"""

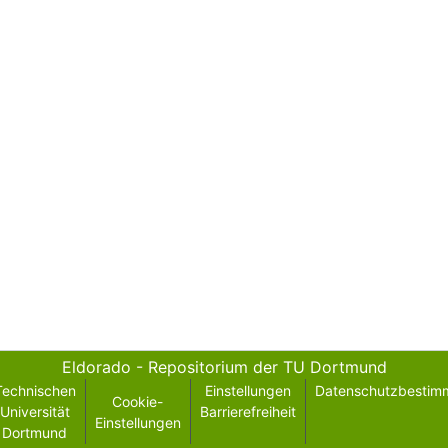
Eldorado - Repositorium der TU Dortmund
Technischen
Einstellungen
Datenschutzbestim
Cookie-
Universität
Barrierefreiheit
Einstellungen
Dortmund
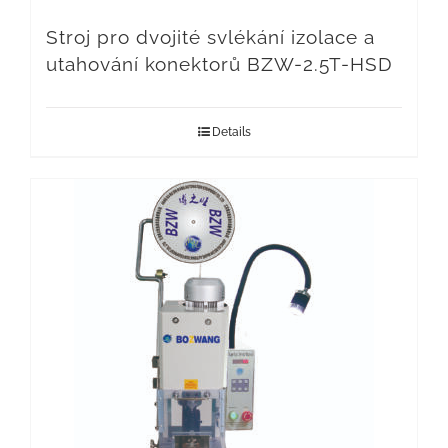
Stroj pro dvojité svlékání izolace a
utahování konektorů BZW-2.5T-HSD
Details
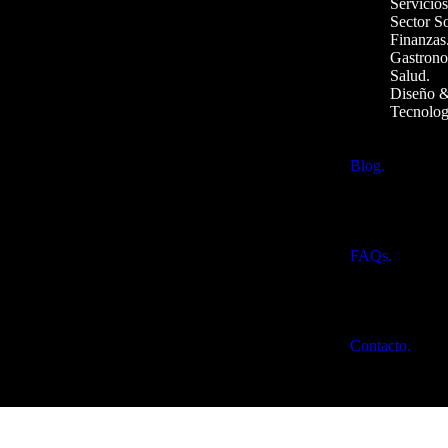
Servicios
Sector So
Finanzas
Gastrono
Salud.
Diseño &
Tecnolog
Blog.
FAQs.
Contacto.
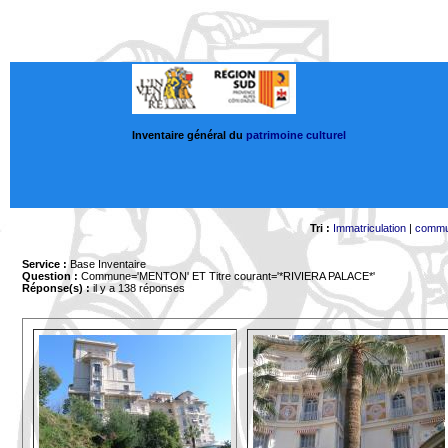
Inventaire général du
patrimoine culturel
Tri :
Immatriculation
|
comm
Service :
Base Inventaire
Question :
Commune='MENTON'
ET Titre courant='*RIVIERA PALACE*'
Réponse(s) :
il y a 138 réponses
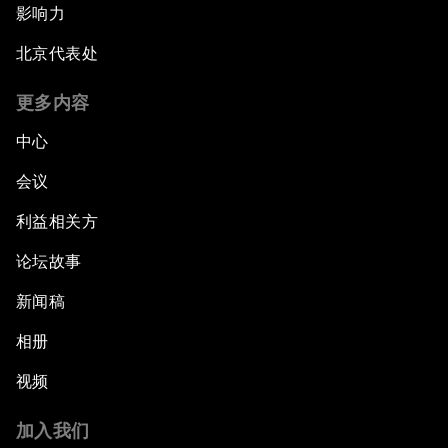
影响力
北京代表处
更多内容
中心
会议
利益相关方
论坛故事
新闻稿
相册
视频
加入我们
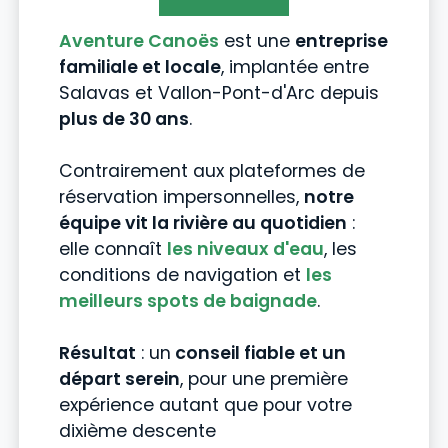
Aventure Canoës
est une
entreprise
familiale et locale
, implantée entre
Salavas et Vallon-Pont-d'Arc depuis
plus de 30 ans
.
Contrairement aux plateformes de
réservation impersonnelles,
notre
équipe vit la rivière au quotidien
:
elle connaît
les niveaux d'eau
, les
conditions de navigation et
les
meilleurs spots de baignade
.
Résultat
: un
conseil fiable et un
départ serein
, pour une première
expérience autant que pour votre
dixième descente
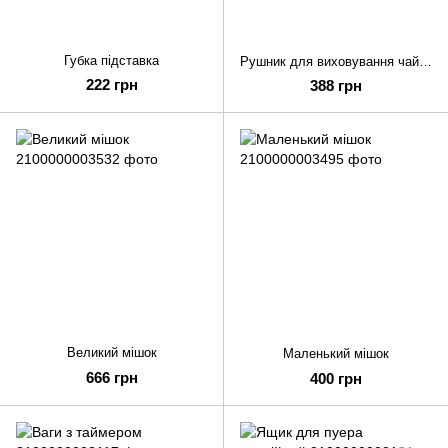
Губка підставка
Рушник для виховування чайнику з квіткою
222 грн
388 грн
Великий мішок
Маленький мішок
666 грн
400 грн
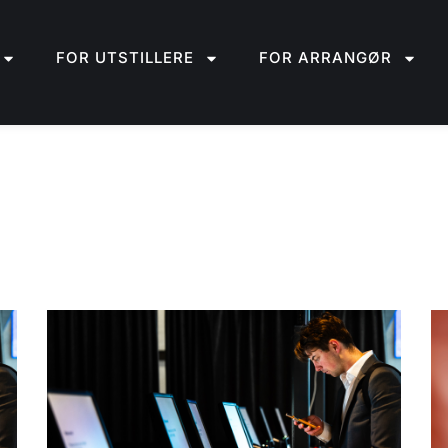
FOR UTSTILLERE
FOR ARRANGØR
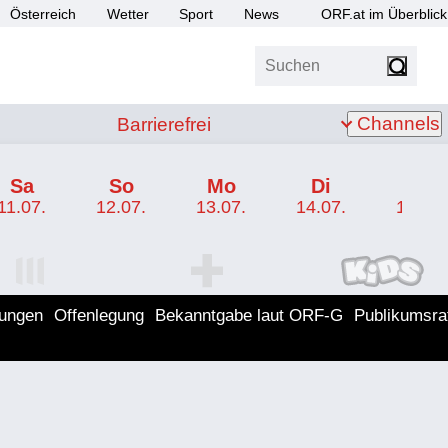
Österreich
Wetter
Sport
News
ORF.at im Überblick
Suchen
bis Z
Barrierefrei
Channels
Barrierefrei
Sa
So
Mo
Di
Mi
11.07.
12.07.
13.07.
14.07.
15.07.
I Programm
ORF SPORT+ Programm
ORF KIDS Program
lungen
Offenlegung
Bekanntgabe laut ORF-G
Publikumsra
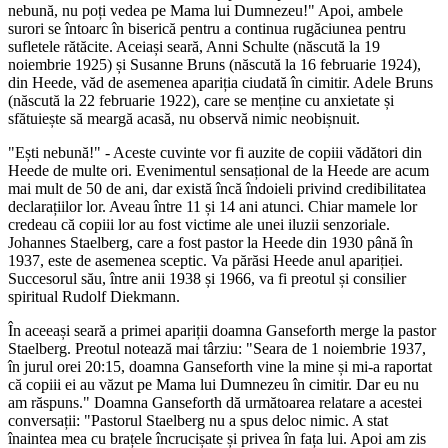
nebună, nu poți vedea pe Mama lui Dumnezeu!" Apoi, ambele
surori se întoarc în biserică pentru a continua rugăciunea pentru
sufletele rătăcite. Aceiași seară, Anni Schulte (născută la 19
noiembrie 1925) și Susanne Bruns (născută la 16 februarie 1924),
din Heede, văd de asemenea apariția ciudată în cimitir. Adele Bruns
(născută la 22 februarie 1922), care se menține cu anxietate și
sfătuiește să meargă acasă, nu observă nimic neobișnuit.
"Ești nebună!" - Aceste cuvinte vor fi auzite de copiii vădători din
Heede de multe ori. Evenimentul sensațional de la Heede are acum
mai mult de 50 de ani, dar există încă îndoieli privind credibilitatea
declarațiilor lor. Aveau între 11 și 14 ani atunci. Chiar mamele lor
credeau că copiii lor au fost victime ale unei iluzii senzoriale.
Johannes Staelberg, care a fost pastor la Heede din 1930 până în
1937, este de asemenea sceptic. Va părăsi Heede anul apariției.
Succesorul său, între anii 1938 și 1966, va fi preotul și consilier
spiritual Rudolf Diekmann.
În aceeași seară a primei apariții doamna Ganseforth merge la pastor
Staelberg. Preotul notează mai târziu: "Seara de 1 noiembrie 1937,
în jurul orei 20:15, doamna Ganseforth vine la mine și mi-a raportat
că copiii ei au văzut pe Mama lui Dumnezeu în cimitir. Dar eu nu
am răspuns." Doamna Ganseforth dă următoarea relatare a acestei
conversații: "Pastorul Staelberg nu a spus deloc nimic. A stat
înaintea mea cu brațele încrucișate și privea în fața lui. Apoi am zis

"""

(EXERCISE OBJECTIVE) Render as a Markdown table with columns Index and Text the entry lines from the line containing "Губка підставка" through the line containing "Publikumsra", with both of those lines included. Give each line its own row, number the rows in Index, omit blank lines, and exclude the picture markers.

(OUTPUT OF THE EXERCISE)
| Index | Text |
|---|---|
| 1 | Губка підставка |
| 2 | Рушник для виховування чайнику з квіткою |
| 3 | 222 грн |
| 4 | 388 грн |
| 5 | Великий мішок |
| 6 | Маленький мішок |
| 7 | 666 грн |
| 8 | 400 грн |
| 9 | FOR UTSTILLERE |
| 10 | FOR ARRANGØR |
| 11 | Österreich |
| 12 | Wetter |
| 13 | Sport |
| 14 | News |
| 15 | ORF.at im Überblick |
| 16 | Suchen |
| 17 | bis Z |
| 18 | Barrierefrei |
| 19 | Channels |
| 20 | Barrierefrei |
| 21 | Sa |
| 22 | So |
| 23 | Mo |
| 24 | Di |
| 25 | Mi |
| 26 | 11.07. |
| 27 | 12.07. |
| 28 | 13.07. |
| 29 | 14.07. |
| 30 | 15.07. |
| 31 | I Programm |
| 32 | ORF SPORT+ Programm |
| 33 | ORF KIDS Program |
| 34 | lungen |
| 35 | Offenlegung |
| 36 | Bekanntgabe laut ORF-G |
| 37 | Publikumsra |